Search code examples
pythonnlpnltklemmatization

How to inverse lemmatization process given a lemma and a token?


Generally, in natural language processing, we want to get the lemma of a token.

For example, we can map 'eaten' to 'eat' using wordnet lemmatization.

Is there any tools in python that can inverse lemma to a certain form?

For example, we map 'go' to 'gone' given target form 'eaten'.

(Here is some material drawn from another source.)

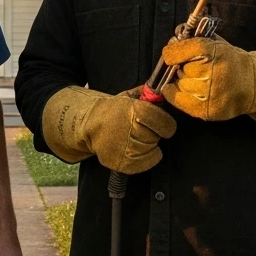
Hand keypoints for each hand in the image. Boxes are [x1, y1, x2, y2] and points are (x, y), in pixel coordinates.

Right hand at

PS: Someone mentions we have to store such mappings. How to un-stem a word in Python?


Solution

  • Turning a base form such as a lemma into a situation-appropriate form is called realization (or "surface realization"). Example from Wikipedia:

    NPPhraseSpec subject = nlgFactory.createNounPhrase("the", "woman");
    subject.setPlural(true);
    SPhraseSpec sentence = nlgFactory.createClause(subject, "smoke");
    sentence.setFeature(Feature.NEGATED, true);
    System.out.println(realiser.realiseSentence(sentence));
    // output: "The women do not smoke."
    

    Libraries for this are not as frequently used as lemmatizers, which generally means you have fewer options and are less likely to find a well developed library. The Wikipedia example is in Java because the most popular library supporting this is SimpleNLG.

    A quick search found pynlg, though it doesn't seem actively maintained. Alternately you can use SimpleNLG via an HTTP JSON interface provided by the Python library nlgserv.